> _Prompt_
If a line in the material below holds the string "down", tally it, then give the tally alone.

> _Stored data_
+-------+

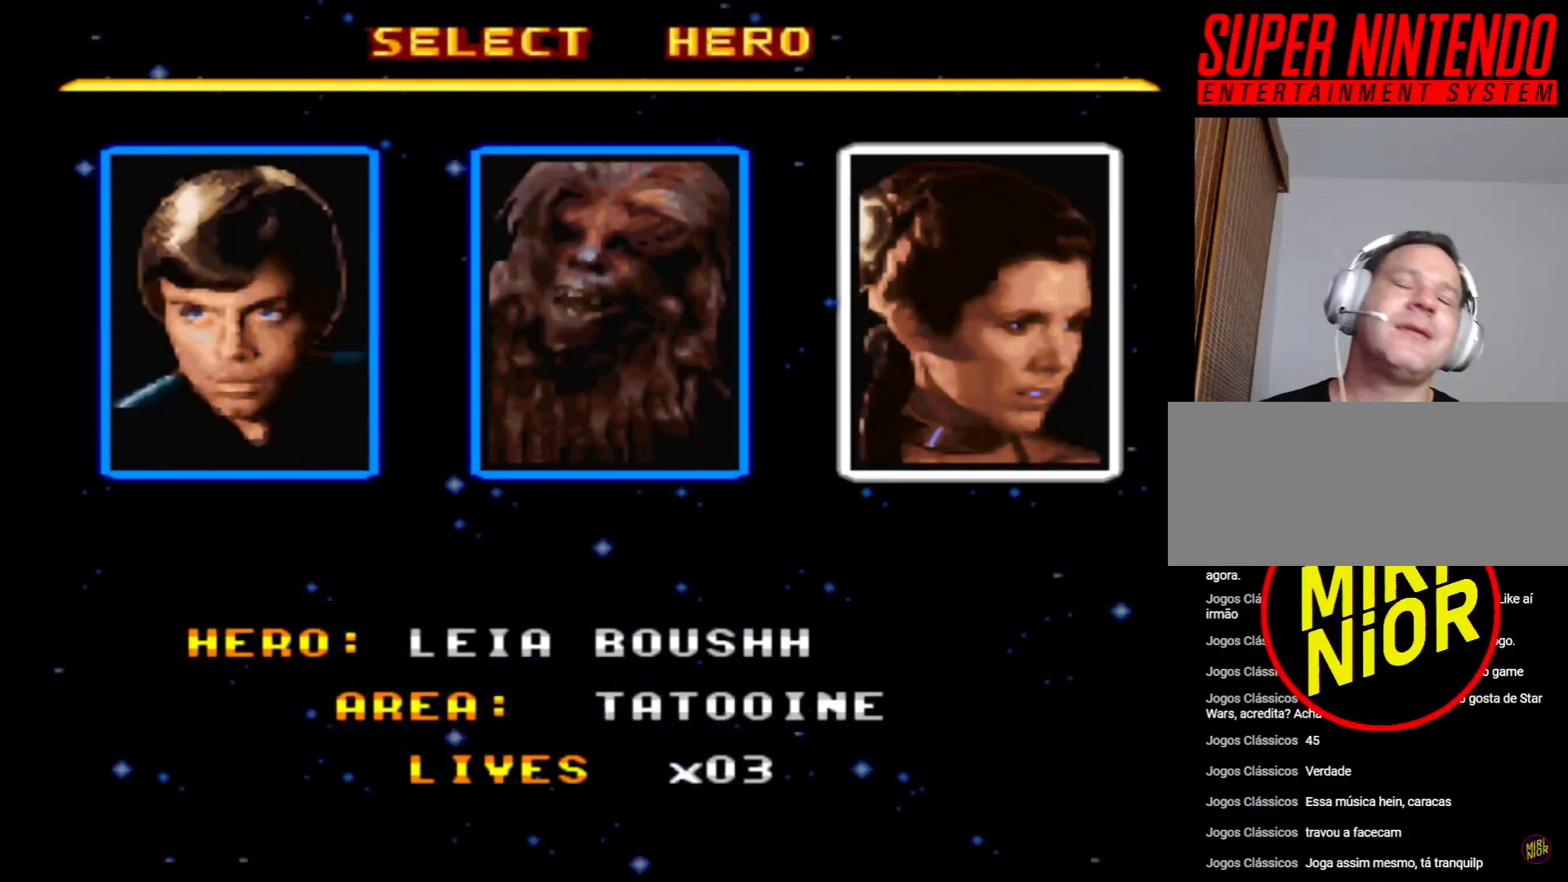
Gameplay with a controller (PlayStation layout); each line is a JSON object with the inputs held at the frame after it. "events" lists button and stick changes between this image and that frame as [ms after this image, input, new state], when the widget could be followed in between. Not read: L2 L3 R2 R3.
{"buttons": ["DPAD_LEFT"], "events": [[500, "DPAD_LEFT", "down"]]}
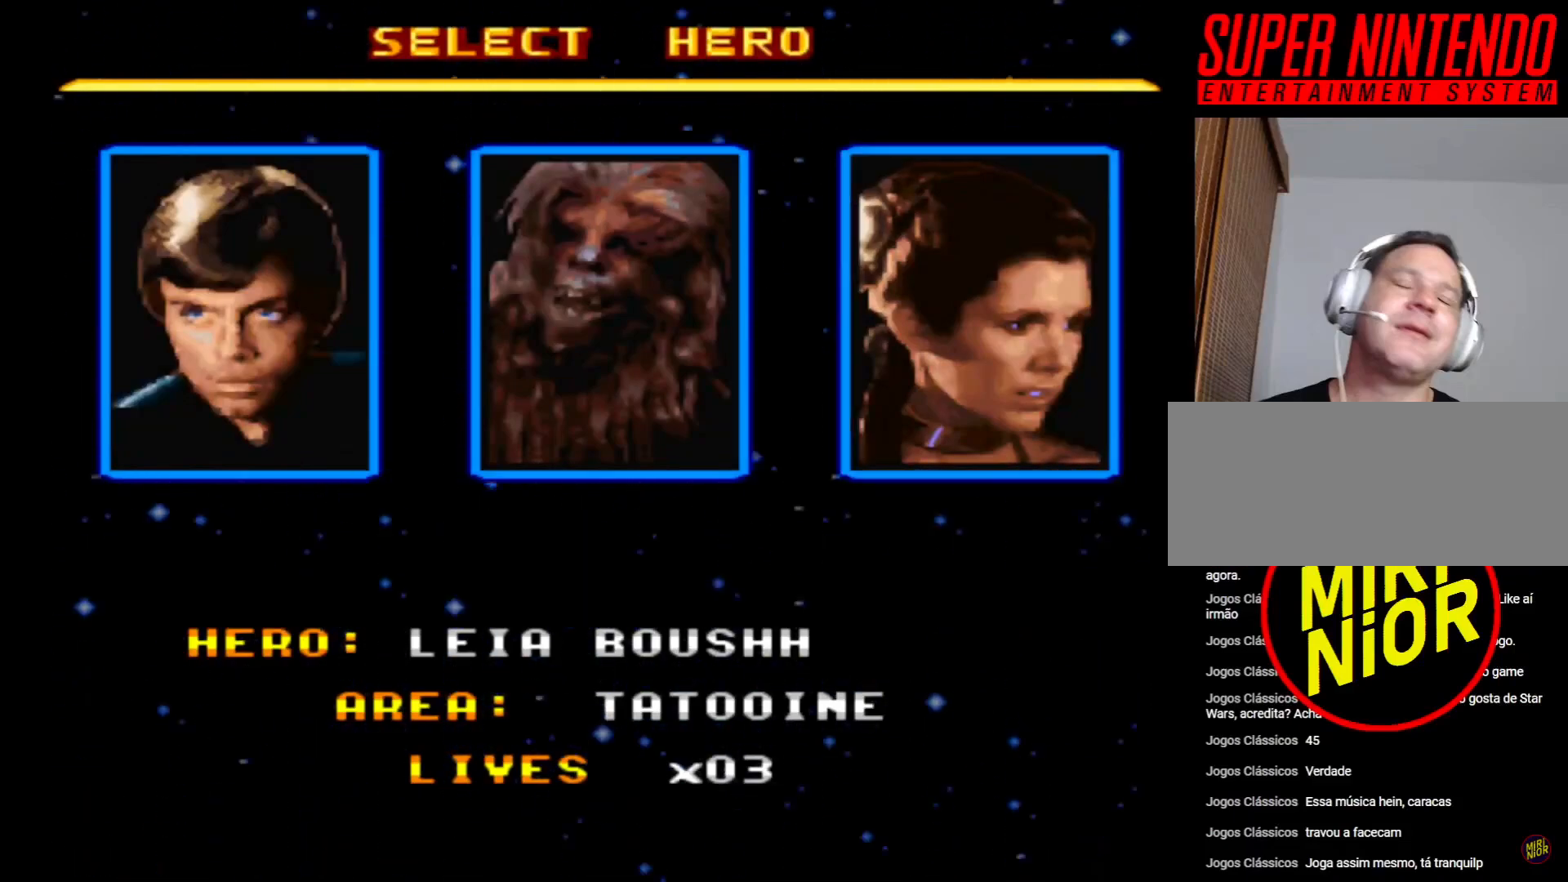
{"buttons": [], "events": [[100, "DPAD_LEFT", "up"], [250, "DPAD_LEFT", "down"], [350, "DPAD_LEFT", "up"]]}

+-------+

> _Response to this task_
2